12 Sürekli söylenen bir kadın ve sürekli agresif bir erkek sağlıklı iletişimi olumsuz etkiler. Birbirinize karşı her zaman sabırlı ve tahammüllü olun.
13 Size basit gibi görünen bir tartışma çocuğunuzun dünyasında bir kaosa dönüşebilir. Onun yanında tartışmamaya özen gösterin.
14 Evliliklerdeki tartışmalar yatak odasının kapısında son bulmalıdır. Yatak odası sizin özel alanınızdır ve dışarıda olup biten hiçbir olumsuzluk, o özel alana girmemelidir.
15 Aranızda yaşanan sorunlar ne olursa olsun, evlilikte en önemli şey iletişimdir. Unutmayın tartışmak bile bir iletişimdir, ama suskunluk tehlikelidir. Eşinizle olan iletişiminizi asla kesmeyin.
16 Birbirinizin kariyer planlarını ve çabalarını engellemeyin. Eşinizin işinde yükselme hedefini destekleyin.
17 Aynı şey çocuğunuz için de geçerli. Çocuğunuzun hayalleriyle ve ileride seçmek istediği meslekle dalga geçmeyin. Onun hedeflerini önemsediğinizi hissettirin.

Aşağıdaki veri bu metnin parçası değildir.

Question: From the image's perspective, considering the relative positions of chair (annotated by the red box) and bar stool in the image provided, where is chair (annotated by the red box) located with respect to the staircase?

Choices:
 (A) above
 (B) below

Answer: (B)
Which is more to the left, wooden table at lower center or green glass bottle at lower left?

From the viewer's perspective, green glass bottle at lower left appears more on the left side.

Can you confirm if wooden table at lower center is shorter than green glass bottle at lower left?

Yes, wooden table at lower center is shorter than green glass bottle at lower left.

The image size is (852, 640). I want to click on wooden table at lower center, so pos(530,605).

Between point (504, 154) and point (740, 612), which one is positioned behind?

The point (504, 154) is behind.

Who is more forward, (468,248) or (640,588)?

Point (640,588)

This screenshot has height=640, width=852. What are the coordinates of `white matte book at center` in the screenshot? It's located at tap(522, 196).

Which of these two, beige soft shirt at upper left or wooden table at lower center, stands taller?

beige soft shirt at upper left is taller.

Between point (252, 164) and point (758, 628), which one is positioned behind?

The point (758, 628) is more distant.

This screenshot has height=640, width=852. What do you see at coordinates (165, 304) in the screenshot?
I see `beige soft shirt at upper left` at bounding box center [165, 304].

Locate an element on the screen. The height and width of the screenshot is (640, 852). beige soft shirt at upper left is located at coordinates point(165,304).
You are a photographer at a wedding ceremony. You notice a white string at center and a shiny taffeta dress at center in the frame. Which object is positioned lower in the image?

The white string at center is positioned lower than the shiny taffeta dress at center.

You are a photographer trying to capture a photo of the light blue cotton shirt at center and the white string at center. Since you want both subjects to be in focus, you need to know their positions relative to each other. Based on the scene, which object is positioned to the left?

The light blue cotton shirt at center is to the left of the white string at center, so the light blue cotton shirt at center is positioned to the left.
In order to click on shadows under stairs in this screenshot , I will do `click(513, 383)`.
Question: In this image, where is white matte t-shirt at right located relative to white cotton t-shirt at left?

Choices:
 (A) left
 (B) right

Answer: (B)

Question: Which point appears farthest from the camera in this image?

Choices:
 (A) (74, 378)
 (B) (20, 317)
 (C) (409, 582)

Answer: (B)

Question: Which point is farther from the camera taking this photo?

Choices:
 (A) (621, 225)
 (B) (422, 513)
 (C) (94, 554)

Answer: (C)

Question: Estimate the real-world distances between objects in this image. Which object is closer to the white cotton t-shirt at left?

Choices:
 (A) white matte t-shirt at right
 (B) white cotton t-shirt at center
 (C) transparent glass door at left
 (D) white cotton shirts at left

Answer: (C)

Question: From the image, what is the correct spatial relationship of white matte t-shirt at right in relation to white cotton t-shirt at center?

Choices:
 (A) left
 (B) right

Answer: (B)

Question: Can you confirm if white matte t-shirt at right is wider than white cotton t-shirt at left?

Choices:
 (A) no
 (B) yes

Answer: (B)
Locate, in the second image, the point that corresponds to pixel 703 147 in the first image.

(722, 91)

18 Herkes güzel göründüğünü duymak ve iltifat işitmek ister. Bu konuda cömert davranın.
19 Empati kurmak, yani birbirinizin duygularını anlayabilmek, onun bakış açısıyla olaylara bakabilmek bir evlilikte olmazsa olmaz bir özelliktir. Unutmayın empati; evlilikte uyumun ve mutluluğun en önemli koşuludur.
20 Kabul etmek gerekir ki cinsellik evliliğin temel taşıdır. Cinsel sorunlar yaşıyorsanız bu sorunu çözüme kavuşturmak için kesinlikle geç kalmayın ve seks hayatınızla alakalı soru ya da sorunlarınızla ilgili olarak mutlaka bir uzmandan yardım alın.
21 Seksi asla bir ceza olarak kullanmayın. Yatak odasına küs gitmeyin ve cinselliği birbirinize koz olarak kullanmaya kalkışmayın.
22 Evlilik tek taraflı kararlar alıp, uygulayabileceğiniz bir beraberlik değildir. Önemli kararları mutlaka birlikte almalısınız. Çocuk sahibi olmak böyle bir karardır ve eşinizin istemediği bir anda tek başınıza böyle bir karar alıp uygulamak hem çocuğun hem de evlilik hayatınızın mahvolmasına yol açabilir.
23 Kimi zaman mali sıkıntılar yaşayabilirsiniz. Bu durumda eşinizi suçlamak ve yargılamak, olabilecek en yanlış davranıştır. Karşınızdaki insana kendisini yetersiz hissettirecek davranışlar sizi de evliliğinizi de olumsuz etkiler. Bu dönemi, atlatılacak bir süreç olarak görmelisiniz.
24 Geçmişte yaşanmış kırgınlıklar, üzüntüler, tartışmalar varsa bırakın geçmişte kalsınlar. O tatsız anları ve olayları bugüne taşımayın, gündemde tutmayın. Yoksa evliliğinizde asla ilerleyemezsiniz.
25 Gerek eşinizi gerekse çocuğunuzu başkalarıyla kıyaslamayın. Bu, incitici ve kendini yetersiz hissettirici bir davranıştır. Kimse bunu yaşamak istemez.